At last year's
international Genetically Engineered Machine (iGEM) Competition
, one group of college students entered the contest with a bit of synthetic biology that broke down glutens into sugars in the stomach, potentially defeating their harm to the gluten-intolerant. Then the project came to the attention of a pharmaceutical company.
"They looked at the students' project and decided it was better than the product they had spent millions of dollars developing," reports Tom Richard; the students' project has since become part of the company's research protocol.
That's the great potential of these synthetic biology creations, says Richard, a Penn State professor of biological engineering who led a team, and helped organize, the eastern North American regionals of iGEM at Duquesne University on Oct. 13 and 14. Carnegie Mellon University, the University of Pennsylvania and more than 35 other teams with 275 undergraduate students from Canada and the U.S. also competed.
Richard has seen undergraduate team projects with practical applications in medicine, nutrition, energy and the environment, plus games and puzzles. Biological mechanisms can map the most efficient route among stores for deliveries more easily than can computer programs. His PSU team developed a test device that signals whether the body's normal response to oxygen shortage -- creation of more lactic acid -- had started properly or not.
Ideally, more projects will turn into ideas businesses can use, he adds. iGEM has just started an entrepreneurial division to match venture capital with students' projects.

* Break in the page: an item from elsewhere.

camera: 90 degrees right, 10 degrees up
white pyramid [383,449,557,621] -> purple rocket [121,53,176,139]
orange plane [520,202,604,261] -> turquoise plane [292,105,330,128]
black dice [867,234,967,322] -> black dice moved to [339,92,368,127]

"The biology is something that has taken our civilization a long time to figure out," says Richard, "but once we figured it out, it's not so complicated." In fact, iGEM has also just begun a high-school division. About 40 high-school students from seven high schools in the Pittsburgh region and across the state attended the competition.
"Hopefully some of these schools will have teams competing next spring," he says. "It's a fantastic hands-on science and engineering project for high school students. Most high schools don't teach engineering. Engineering is about design and making things. We're really excited to be able to push science into high schools. We know that in our society, to be successful over the next 100 years, we have to create more people excited by science, technology, engineering and math subjects."